Camera geometry data =
-.-.-

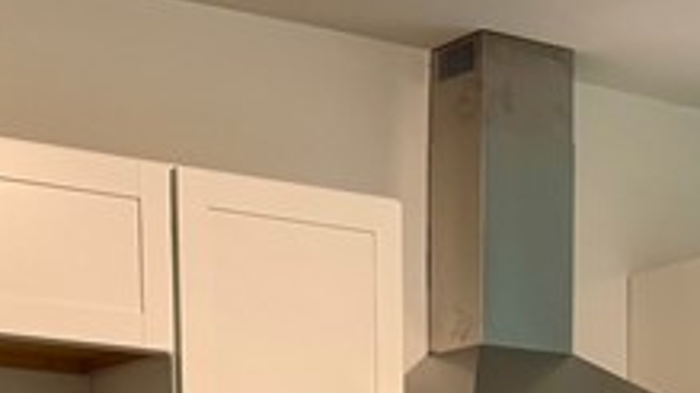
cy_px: 885
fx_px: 2264
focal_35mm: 122
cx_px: 473
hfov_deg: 17.5
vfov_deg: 9.1
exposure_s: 1/60
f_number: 1.78
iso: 125
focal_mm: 6.76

-.-.-

What you have to do = Reproduce each line of the records exactly, and omit every picture.

Solution to this exercise =
cy_px: 885
fx_px: 2264
focal_35mm: 122
cx_px: 473
hfov_deg: 17.5
vfov_deg: 9.1
exposure_s: 1/60
f_number: 1.78
iso: 125
focal_mm: 6.76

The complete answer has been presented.